Formia, una salma sul bagnasciuga. E il popolo della spiaggia continua a giocare e a sbaciucchiarsi
Quadro uno. Mattina del 17 giugno. Un telo bianco sulla spiaggia di Formia. Una presenza pietosa e macabra. Ricopre il corpo di un’anziana signora russa. Si era sentita mentre faceva il bagno. E non ce l’ha fatta. Mani compassionevoli l’hanno deposta sul bagnasciuga in attesa dell’arrivo dell’autorità sanitaria e di polizia. A pochi passi dalla salma una ragazzo e una ragazza si scambiano tenere effusioni. Felici. E totalmente indifferenti. I sentimenti della pietà, della compassione, del rispetto di fronte al dolore e alla morte non irrompono minimamente nel loro mondo dorato. L’idillio non va turbato. Poi magari diranno che non se n’erano accorti. Poverini, questi ragazzi, hanno diritto al loro guscio, chiuso al mondo. Quadro due: la stessa spiaggia alla stessa ora. Lo stesso pietoso telo bianco, preso però da una diversa angolatura. Questa volta c’è, a due passi, un signore intento a compiere una prodezza atletica con la racchetta in mano. Forse grida. Forse ride. Forse sfotte qualcuno. Forse dice «guarda come sono bravo!». Sprizza salute e vitalità da tutti i pori. Ma sprizza soprattutto una desolante indifferenza. Anch’egli probabilmente dirà di non essersi accorto di nulla. Il gioco non può essere interrotto dalla morte. Quel signore forse è in ferie. Sicuramente sarà nella condizione di coloro che hanno «staccato la spina”, dalle fatiche e dagli oneri della vita quotidiana. Nella «santa» lotta allo stress e al logorio della vita moderna, nella pratica “liturgica” del salutismo, nella religione del “più sani e più belli” non c’è posto per l’umana pietà.

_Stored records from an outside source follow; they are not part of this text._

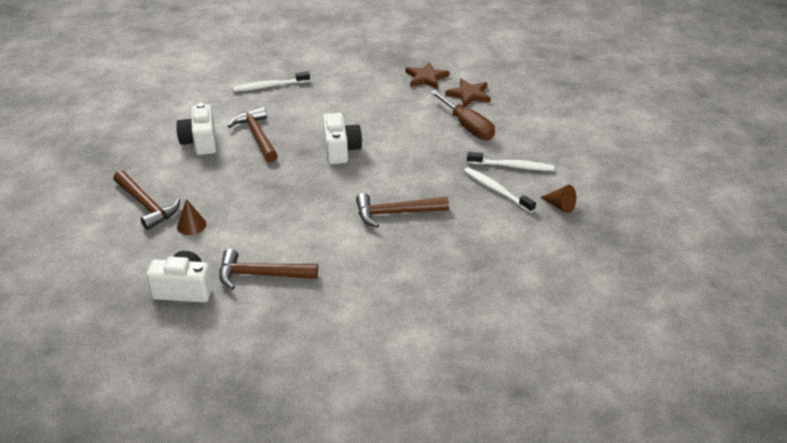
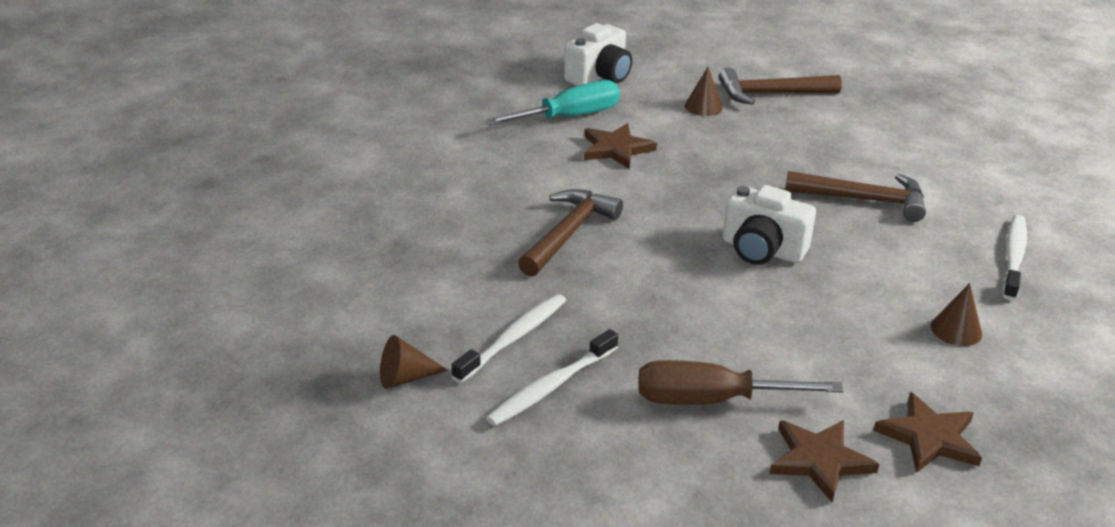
camera: 125 degrees right, 5 degrees down
white camera [176,103,216,155] -> none
brown hammer [219,249,318,290] -> turquoise screwdriver [485,80,620,125]
white toothbrush [464,167,536,213] -> white toothbrush turned 45 degrees counterclockwise [452,294,566,383]
none -> brown star [584,123,657,169]
none -> brown cone [931,283,982,346]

Quelle che vi abbiano appena descritto, sono due foto diffuse dall’Ansa. Due foto notizia, come si dice in gergo giornalistico. Due foto che raccontano al meglio l’odierna vita italiana. Non è il primo caso di indifferenza di fronte alla morte del “popolo” delle spiagge. Analoghe istantanee di eventi simili sono state trasmesse negli anni passati da altre località italiane. Lasciamo perdere i sermoni, o i luoghi comuni sugli italiani che non sono più “brava gente”. Forse anche quello era un stereotipo, diffuso a suo tempo dall’ideologismo italico più buonista e caramelloso, e perennemente autoconsolatorio. Non abbiamo alcun sociologismo spicciolo da proporvi, nessun moralismo a buon mercato. Abbiamo solo un piccolo groppo alla gola. E un senso di pena nel cuore. A voi, se ne avete voglia, il commento.